How is isoHunt different from them? The Pirate Bay gathered the torrents that point to files and hosted them on its own servers on something called a BitTorrent tracker. A tracker is like a traffic cop for content: it tells a downloader who else has the content you're looking for.

Pirate Bay also categorized torrents for easier browsing. Both BitTorrent trackers and categorization are touchy issues, legally. Because the law is all about intent, whether you are intentionally leading people to copyright infringement.

isoHunt is a search engine, which most of the others are not. We go out and index the torrents on other BitTorrent trackers, including MiniNova, LegalTorrent.com and others: sites with Creative Commons-licensed music, as well as BitTorrent sites with just Linux and open-source software.

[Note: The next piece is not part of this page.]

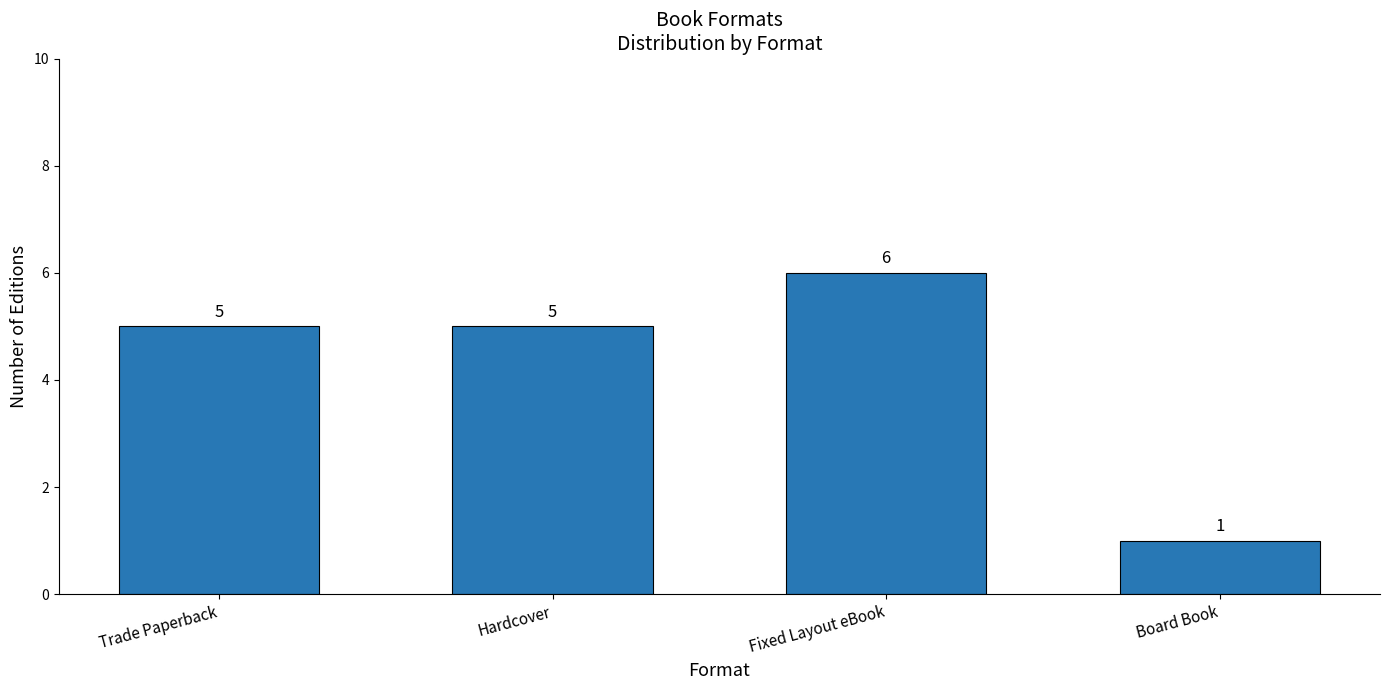

What is the label of the 4th bar from the left?

Board Book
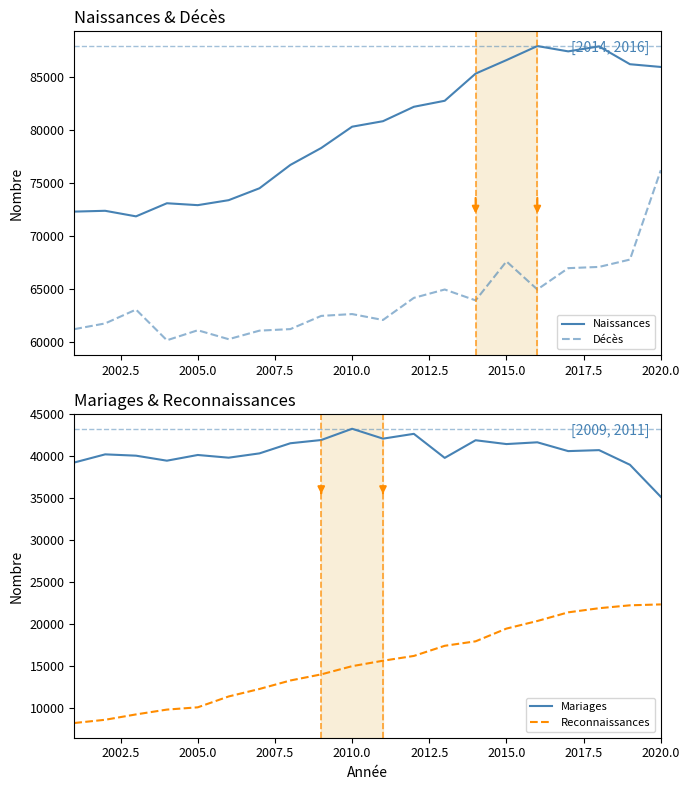

The value of Naissances at 2005.0 is 121865. True or false?

False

As a search engine, we don't host torrents, nor do we edit or categorize them. We just link back to the sites hosting the torrents, as well as cache a copy of those torrents.

Google does the same thing. If you go to Google and type in a TV show's name and add "filetype:torrent" you will see torrents, too.

I don't think isoHunt would be better as a directory. You saw the competition between directories versus search engines: Yahoo versus Google. We all know how that went.

How big is IsoHunt today? We get 30 million unique visitors a month. And I think we are the largest site in terms of quality and quantity of torrent files in our index.

We use the open-source Lucene software for search. We've done a lot of custom tricks to improve it.

Our index takes up 30 GB on MySQL databases. We program in PHP. PHP has its problems, but it has a lot of history, a lot of libraries, and is very fast. The fact that we have only 14 servers in Toronto is testimony to how fast PHP is.

Counting me, there are 5 employees. There are two systems administrators and two developers and me. I develop and do a whole bunch of other stuff.